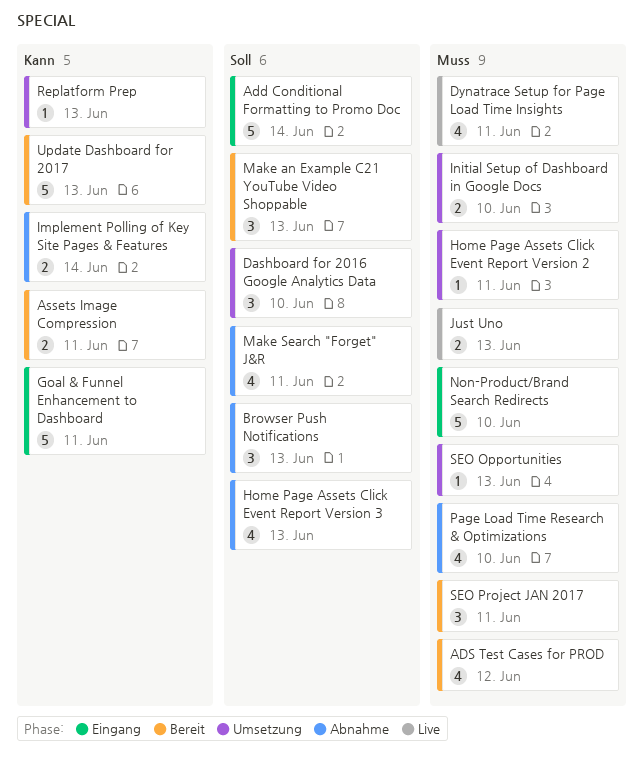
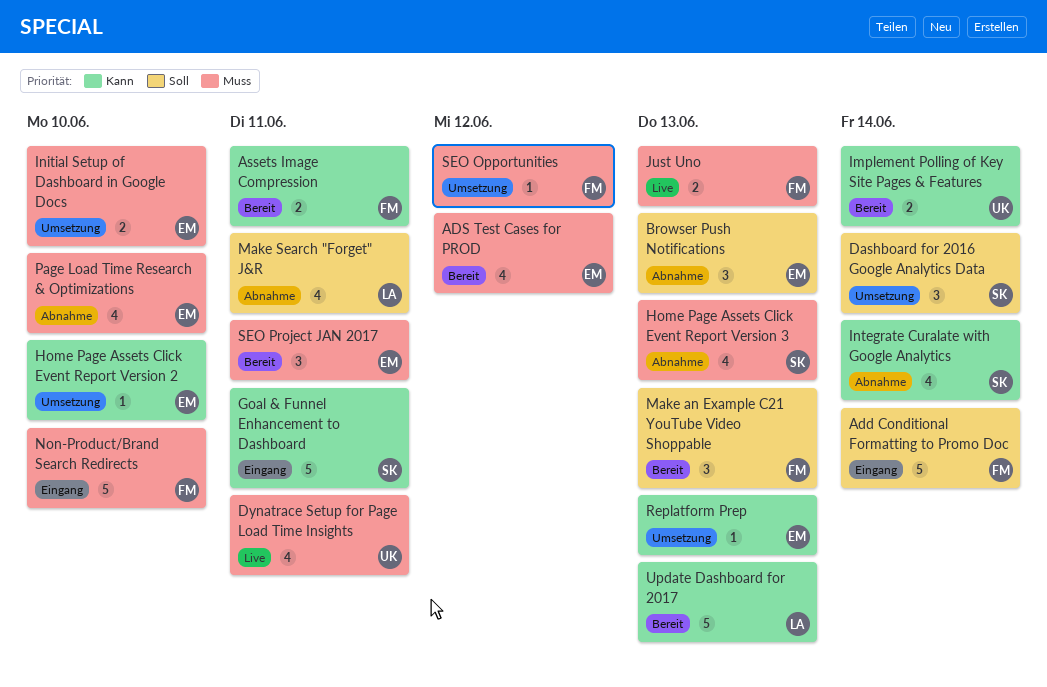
Dashboard for 2016 Google Analytics Data, due: Jun 10 -> Jun 14
Home Page Assets Click Event Report Version 2, priority: Muss -> Kann
Home Page Assets Click Event Report Version 2, due: Jun 11 -> Jun 10
Home Page Assets Click Event Report Version 3, priority: Soll -> Muss
Implement Polling of Key Site Pages & Features, status: Abnahme -> Bereit
Integrate Curalate with Google Analytics: none -> present
SEO Opportunities, due: Jun 13 -> Jun 12

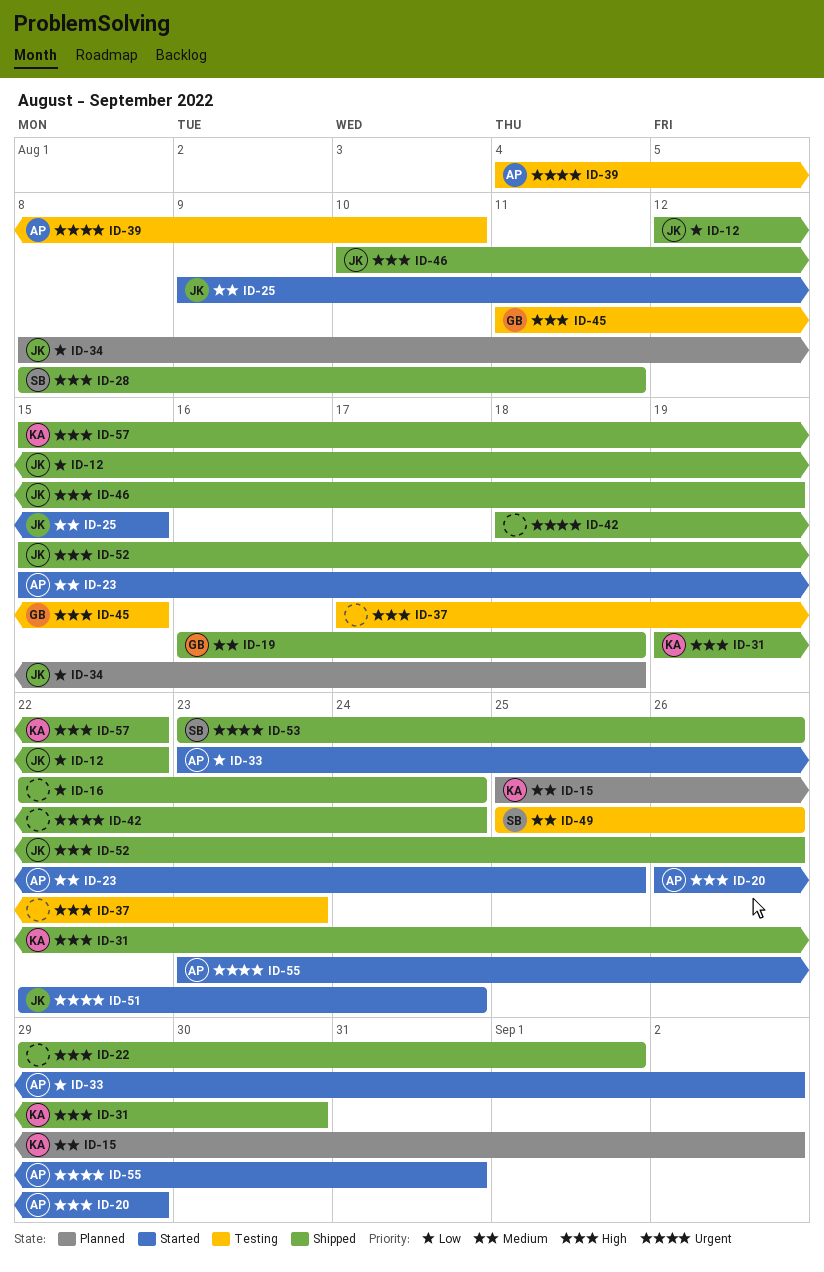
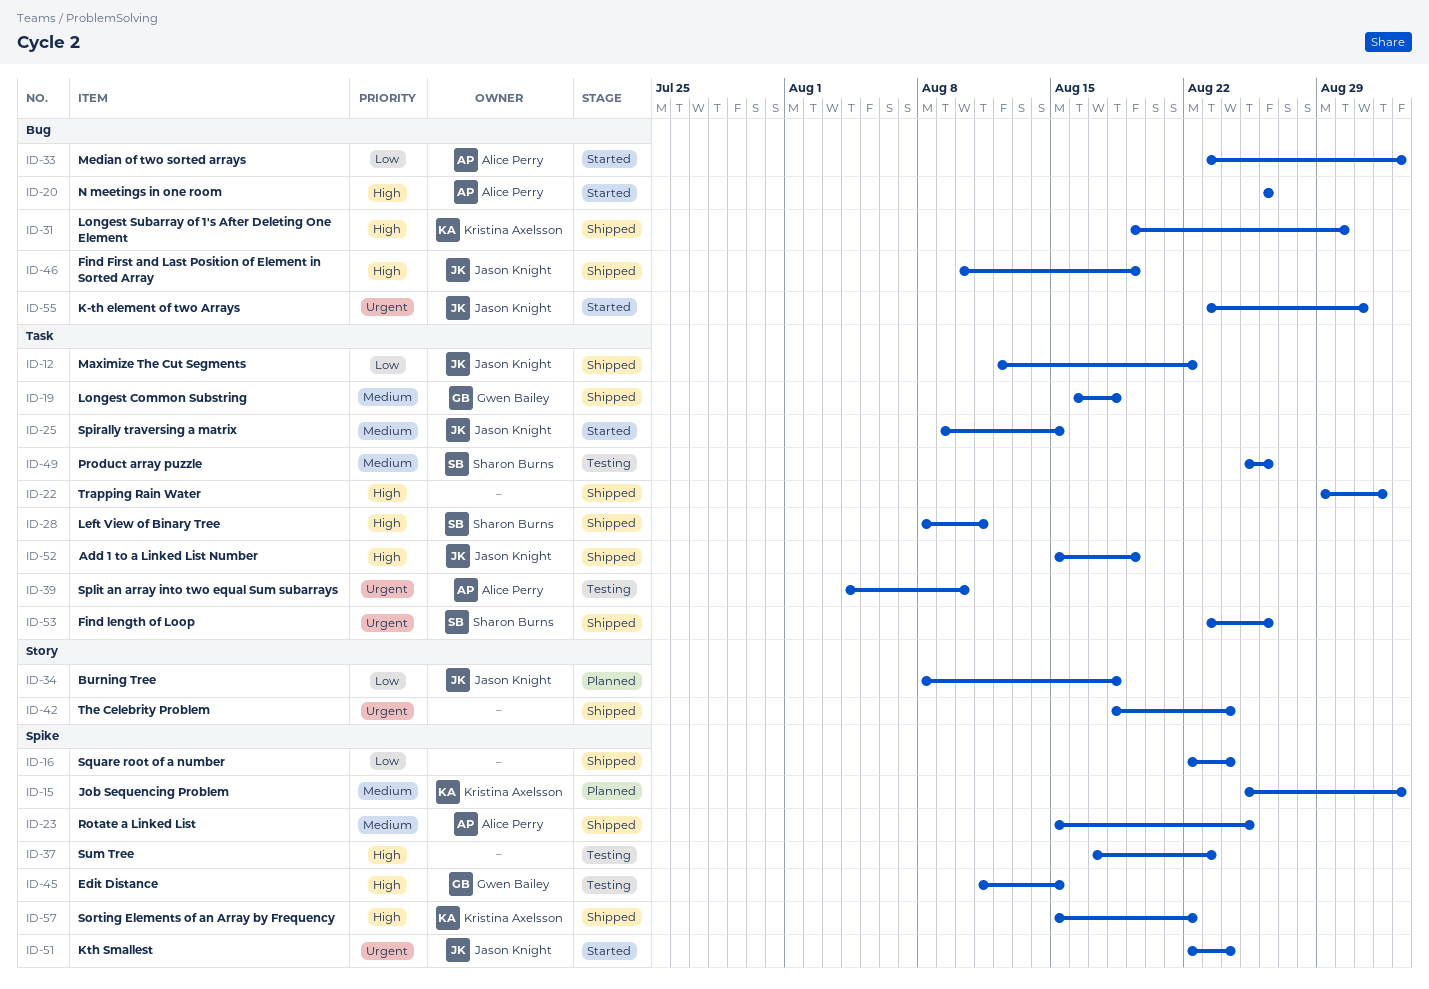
ID-20, due: Aug 29 -> Aug 26
ID-23, status: Started -> Shipped
ID-52, due: Aug 26 -> Aug 19
ID-55, owner: Alice Perry -> Jason Knight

# PROBLEM TO SOLVE
Print only the lines running from the one containing "Integrate Curalate with" to the end of the data above, exactly; include no pictures.

# ANSWER
Integrate Curalate with Google Analytics: none -> present
SEO Opportunities, due: Jun 13 -> Jun 12

ID-20, due: Aug 29 -> Aug 26
ID-23, status: Started -> Shipped
ID-52, due: Aug 26 -> Aug 19
ID-55, owner: Alice Perry -> Jason Knight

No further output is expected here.